Because one of the main ingredients was peeled and cubed butternut squash.
Let me tell you, I’ve peeled squash before and it’s no fun. The skin is tough, the shape is challenging and my vegetable peeler isn’t up to the task. So every day I’d think about making that stew and then I’d choose to do something else. Something that didn’t involve peeling a butternut.
Today I finally decided to stop procrastinating and get it done. Plus I had no other food in the house.
It took a variety of knives as well as my vegetable peeler. It was hard. I stopped in the middle to go online to see if there was a better way. Two YouTube videos later I realized that there are no secrets. Except that you can buy this stuff already peeled and cut up. It costs a bit more the guy on the video said.
Really.
Back to work for me. I’m struggling with the bottom half of the squash, peeling off chunks of skin when suddenly the whole thing squirted out of my hands and flew across the kitchen slamming into the floor over by the fridge. Katie looked at me, frozen in place and then started toward the potential snack.
I screamed “NO!,” and racing around the wastebasket, I beat her to it. There were seeds splattered everywhere. She hovered near as I scrambled to pick them all up. I didn’t want her to ingest the sharp seeds and she’s a good girl, especially when her mama’s screaming at her, so she held her ground and I got it all cleaned up. Don’t tell anyone, but I rinsed that squash off and kept on going.

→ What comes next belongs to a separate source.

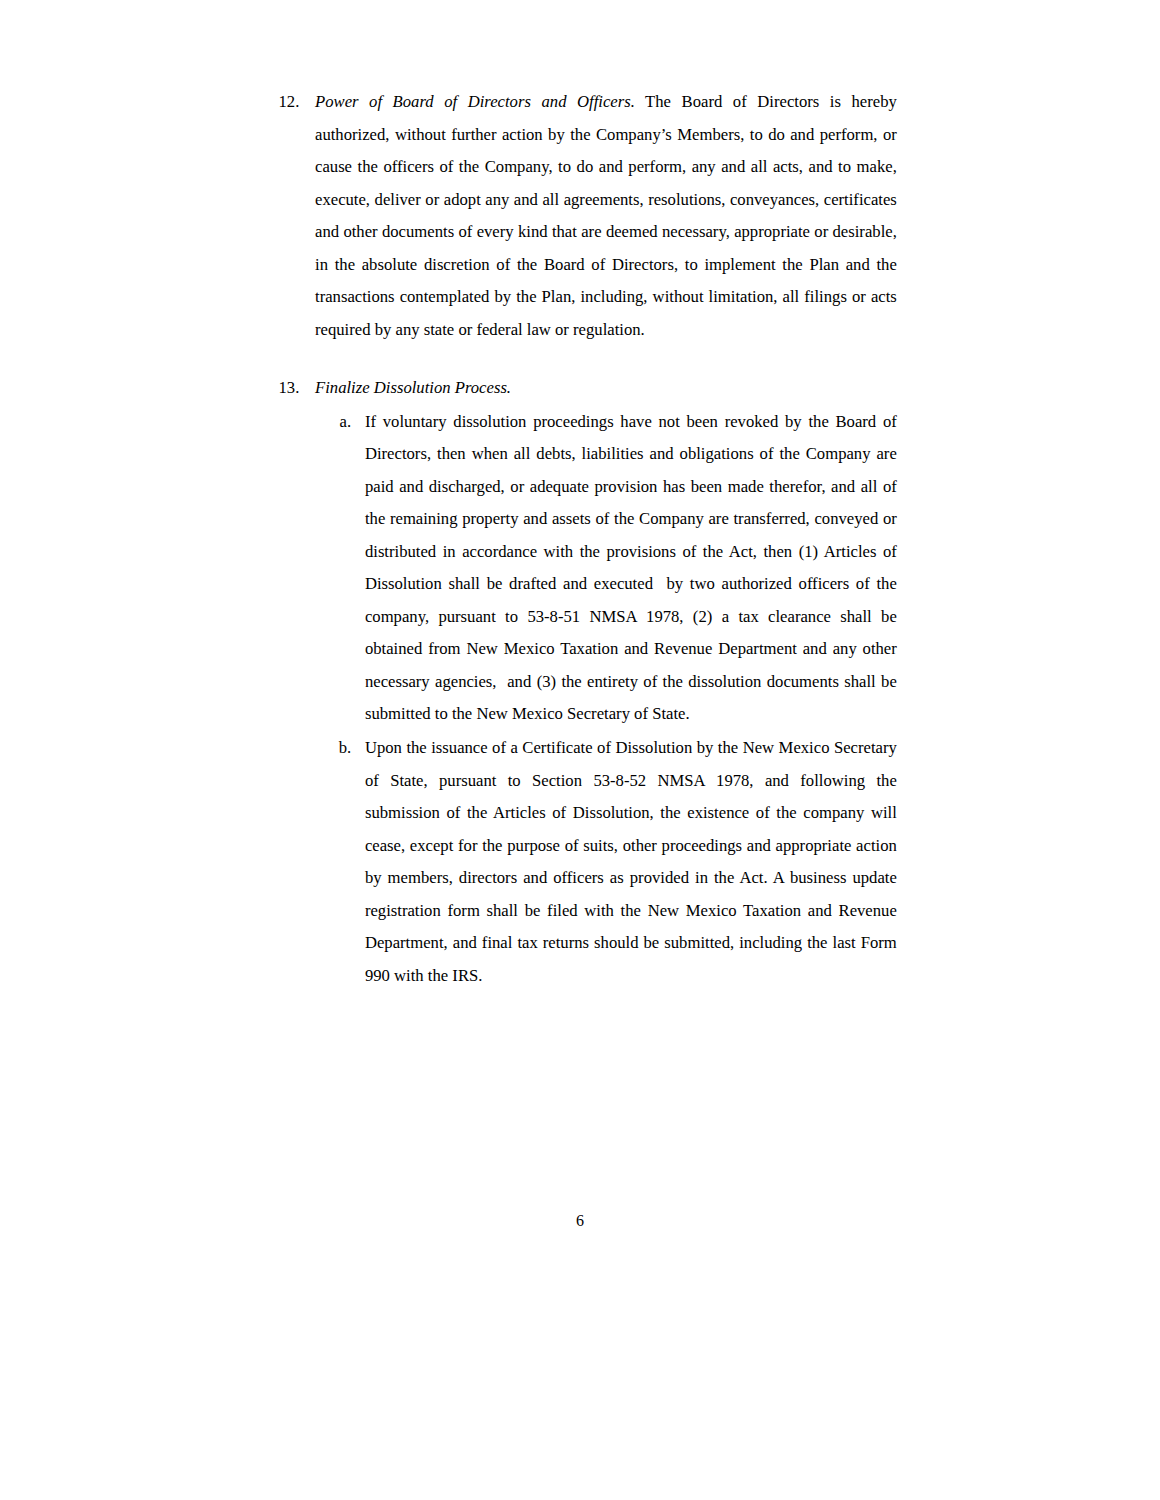Power of Board of Directors and Officers. The Board of Directors is hereby authorized, without further action by the Company’s Members, to do and perform, or cause the officers of the Company, to do and perform, any and all acts, and to make, execute, deliver or adopt any and all agreements, resolutions, conveyances, certificates and other documents of every kind that are deemed necessary, appropriate or desirable, in the absolute discretion of the Board of Directors, to implement the Plan and the transactions contemplated by the Plan, including, without limitation, all filings or acts required by any state or federal law or regulation.
Finalize Dissolution Process.
If voluntary dissolution proceedings have not been revoked by the Board of Directors, then when all debts, liabilities and obligations of the Company are paid and discharged, or adequate provision has been made therefor, and all of the remaining property and assets of the Company are transferred, conveyed or distributed in accordance with the provisions of the Act, then (1) Articles of Dissolution shall be drafted and executed by two authorized officers of the company, pursuant to 53-8-51 NMSA 1978, (2) a tax clearance shall be obtained from New Mexico Taxation and Revenue Department and any other necessary agencies, and (3) the entirety of the dissolution documents shall be submitted to the New Mexico Secretary of State.
Upon the issuance of a Certificate of Dissolution by the New Mexico Secretary of State, pursuant to Section 53-8-52 NMSA 1978, and following the submission of the Articles of Dissolution, the existence of the company will cease, except for the purpose of suits, other proceedings and appropriate action by members, directors and officers as provided in the Act. A business update registration form shall be filed with the New Mexico Taxation and Revenue Department, and final tax returns should be submitted, including the last Form 990 with the IRS.
6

I wasn’t about to start over.
Finally I got the squash peeled and began to slice it up. Thirty minutes had passed. I was hungry and the sliced squash looked a lot like cheese. I wished it was.

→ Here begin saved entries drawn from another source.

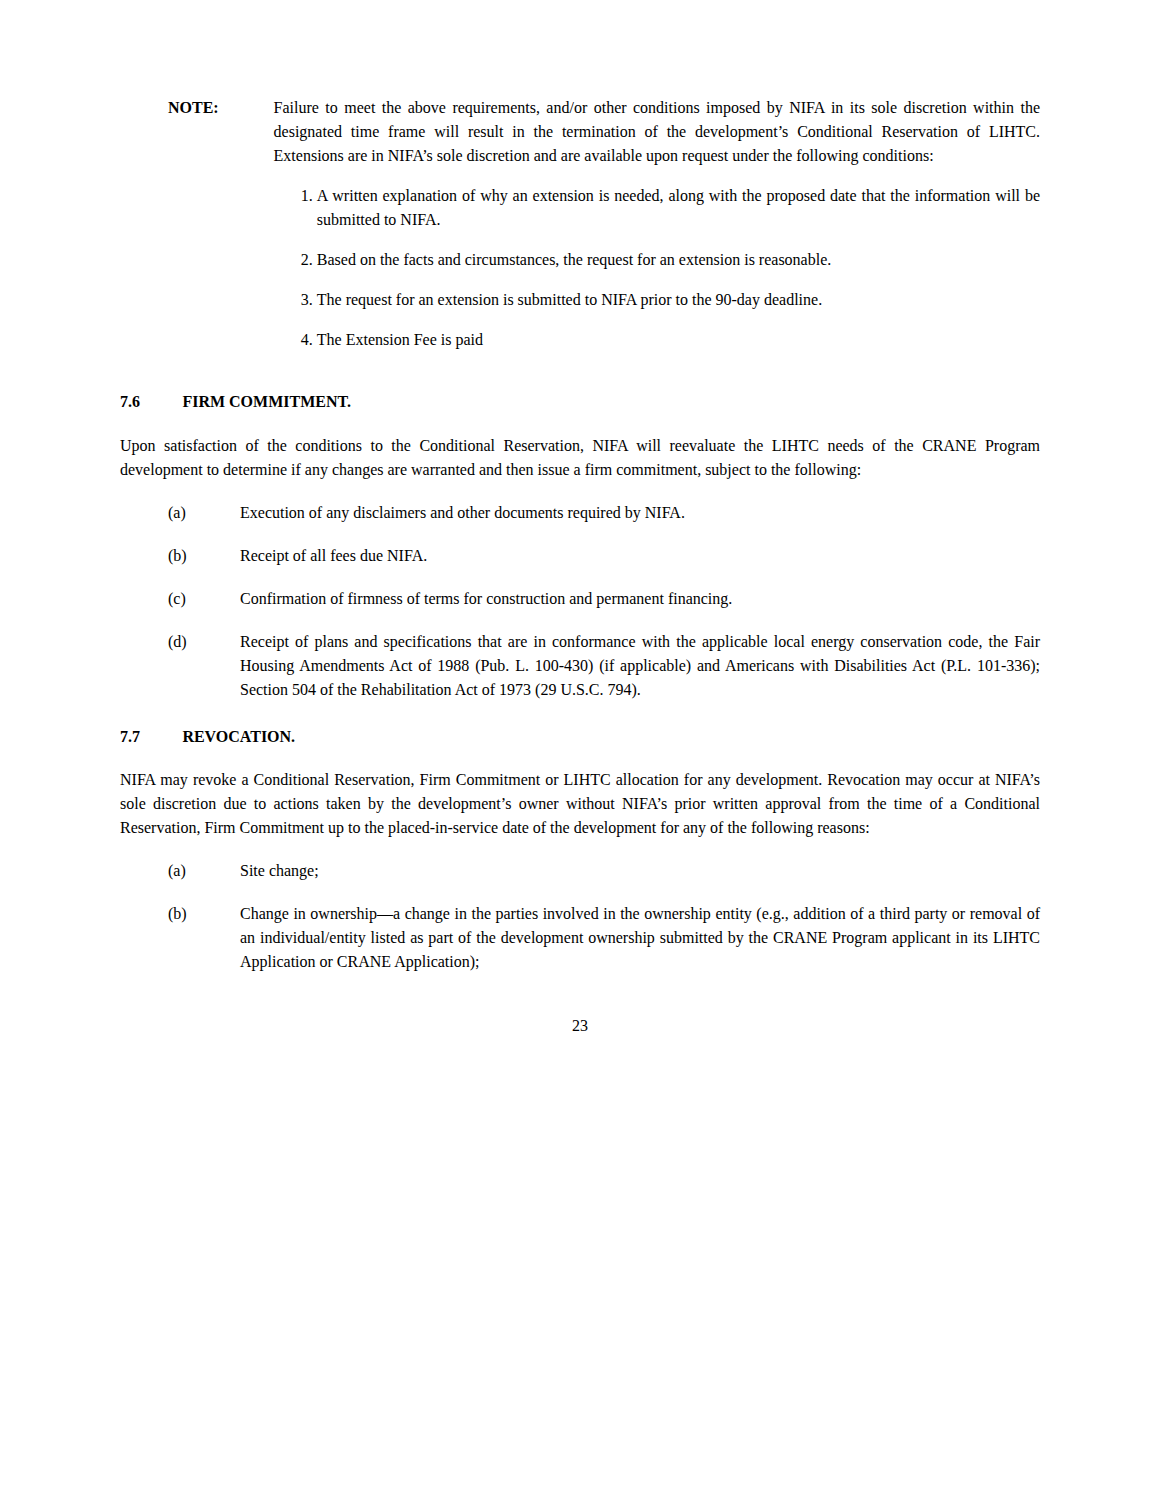NOTE:
Failure to meet the above requirements, and/or other conditions imposed by NIFA in its sole discretion within the designated time frame will result in the termination of the development’s Conditional Reservation of LIHTC. Extensions are in NIFA’s sole discretion and are available upon request under the following conditions:
A written explanation of why an extension is needed, along with the proposed date that the information will be submitted to NIFA.
Based on the facts and circumstances, the request for an extension is reasonable.
The request for an extension is submitted to NIFA prior to the 90-day deadline.
The Extension Fee is paid
7.6 FIRM COMMITMENT.
Upon satisfaction of the conditions to the Conditional Reservation, NIFA will reevaluate the LIHTC needs of the CRANE Program development to determine if any changes are warranted and then issue a firm commitment, subject to the following:
(a)
Execution of any disclaimers and other documents required by NIFA.
(b)
Receipt of all fees due NIFA.
(c)
Confirmation of firmness of terms for construction and permanent financing.
(d)
Receipt of plans and specifications that are in conformance with the applicable local energy conservation code, the Fair Housing Amendments Act of 1988 (Pub. L. 100-430) (if applicable) and Americans with Disabilities Act (P.L. 101-336); Section 504 of the Rehabilitation Act of 1973 (29 U.S.C. 794).
7.7 REVOCATION.
NIFA may revoke a Conditional Reservation, Firm Commitment or LIHTC allocation for any development. Revocation may occur at NIFA’s sole discretion due to actions taken by the development’s owner without NIFA’s prior written approval from the time of a Conditional Reservation, Firm Commitment up to the placed-in-service date of the development for any of the following reasons:
(a)
Site change;
(b)
Change in ownership—a change in the parties involved in the ownership entity (e.g., addition of a third party or removal of an individual/entity listed as part of the development ownership submitted by the CRANE Program applicant in its LIHTC Application or CRANE Application);
23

After the hard work of peeling squash the rest of the recipe came together easily. Chopped onion, celery, carrot to start.
Add the spices – paprika, cumin, coriander, cinnamon. Grate the ginger, mince the garlic. Peel a potato and a turnip, chop those up. Pour in some vegetable stock and at the end add a little mint.
I was worried as it simmered. It didn’t really look like a stew, it resembled soup at best, with slices of turnip floating on the top. I don’t even like turnips. I had nothing else prepared for dinner, so it was this….or go get a sandwich from Subway.
I held out hope.
And guess what? I liked the flavor even though I didn’t put in the pinch of saffron because I couldn’t find it in my spice drawer. I know I bought some because I remember how expensive it was! Eventually I looked online to see if there was a substitute but couldn’t discern anything about it other than it had a ‘subtle flavor.’ I figured maybe if it was subtle no one would miss it and I was right.
But who knows, maybe it would be amazing with saffron.
In the end it was OK, just like it was, but I kept thinking that the flavors would really compliment beef stew meat. And once I mentioned that, my husband enthusiastically agreed. What to do. Should I stay true to the vegan recipe? Or supplement it with…gasp….beef?